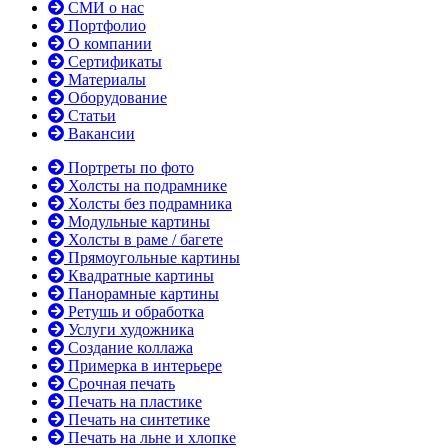
СМИ о нас
Портфолио
О компании
Сертификаты
Материалы
Оборудование
Статьи
Вакансии
Портреты по фото
Холсты на подрамнике
Холсты без подрамника
Модульные картины
Холсты в раме / багете
Прямоугольные картины
Квадратные картины
Панорамные картины
Ретушь и обработка
Услуги художника
Создание коллажа
Примерка в интерьере
Срочная печать
Печать на пластике
Печать на синтетике
Печать на льне и хлопке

* * *

• Problem statement
The range runs from the line with "Холсты без подрамника" to the last line of the entries above, both included. Restate it word for word.

• Answer to this exercise
Холсты без подрамника
Модульные картины
Холсты в раме / багете
Прямоугольные картины
Квадратные картины
Панорамные картины
Ретушь и обработка
Услуги художника
Создание коллажа
Примерка в интерьере
Срочная печать
Печать на пластике
Печать на синтетике
Печать на льне и хлопке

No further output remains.